◆ **Plain-text sources of documents**:
****
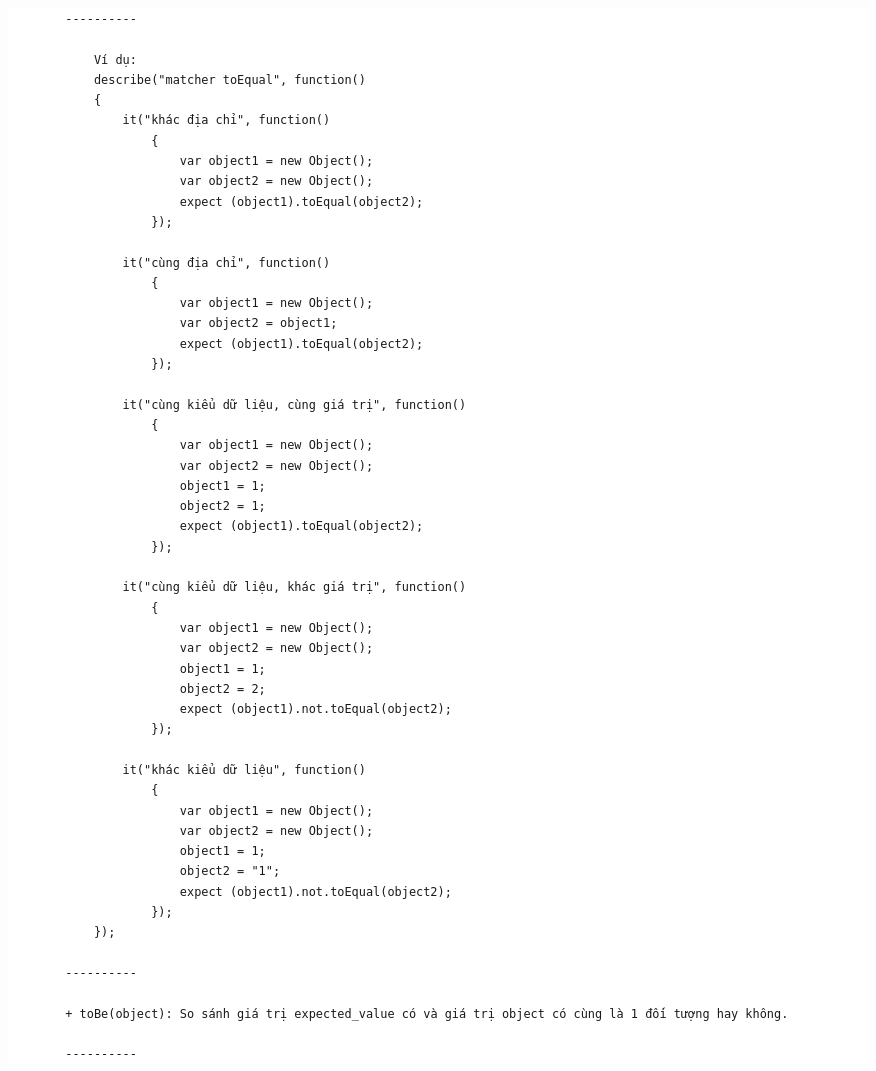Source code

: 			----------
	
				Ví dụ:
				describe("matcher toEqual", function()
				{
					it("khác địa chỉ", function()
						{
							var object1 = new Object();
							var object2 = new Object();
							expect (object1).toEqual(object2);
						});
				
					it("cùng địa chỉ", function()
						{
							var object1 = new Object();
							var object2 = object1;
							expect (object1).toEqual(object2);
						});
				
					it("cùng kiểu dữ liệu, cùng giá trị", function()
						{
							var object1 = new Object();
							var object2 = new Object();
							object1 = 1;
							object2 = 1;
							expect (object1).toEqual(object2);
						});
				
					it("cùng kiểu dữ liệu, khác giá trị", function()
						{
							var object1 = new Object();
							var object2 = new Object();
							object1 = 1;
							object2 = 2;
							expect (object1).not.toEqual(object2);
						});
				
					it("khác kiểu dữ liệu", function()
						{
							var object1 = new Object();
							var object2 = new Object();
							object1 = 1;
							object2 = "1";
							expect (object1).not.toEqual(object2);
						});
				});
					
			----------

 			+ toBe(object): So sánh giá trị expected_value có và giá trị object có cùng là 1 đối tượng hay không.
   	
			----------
****
◆ **EXERCISE REQUIREMENTS**:
Could you reproduce the material above line for line, leaving out any pictures?

◆ **ANSWER TO THIS TASK**:
Source code

: 			----------
	
				Ví dụ:
				describe("matcher toEqual", function()
				{
					it("khác địa chỉ", function()
						{
							var object1 = new Object();
							var object2 = new Object();
							expect (object1).toEqual(object2);
						});
				
					it("cùng địa chỉ", function()
						{
							var object1 = new Object();
							var object2 = object1;
							expect (object1).toEqual(object2);
						});
				
					it("cùng kiểu dữ liệu, cùng giá trị", function()
						{
							var object1 = new Object();
							var object2 = new Object();
							object1 = 1;
							object2 = 1;
							expect (object1).toEqual(object2);
						});
				
					it("cùng kiểu dữ liệu, khác giá trị", function()
						{
							var object1 = new Object();
							var object2 = new Object();
							object1 = 1;
							object2 = 2;
							expect (object1).not.toEqual(object2);
						});
				
					it("khác kiểu dữ liệu", function()
						{
							var object1 = new Object();
							var object2 = new Object();
							object1 = 1;
							object2 = "1";
							expect (object1).not.toEqual(object2);
						});
				});
					
			----------

 			+ toBe(object): So sánh giá trị expected_value có và giá trị object có cùng là 1 đối tượng hay không.
   	
			----------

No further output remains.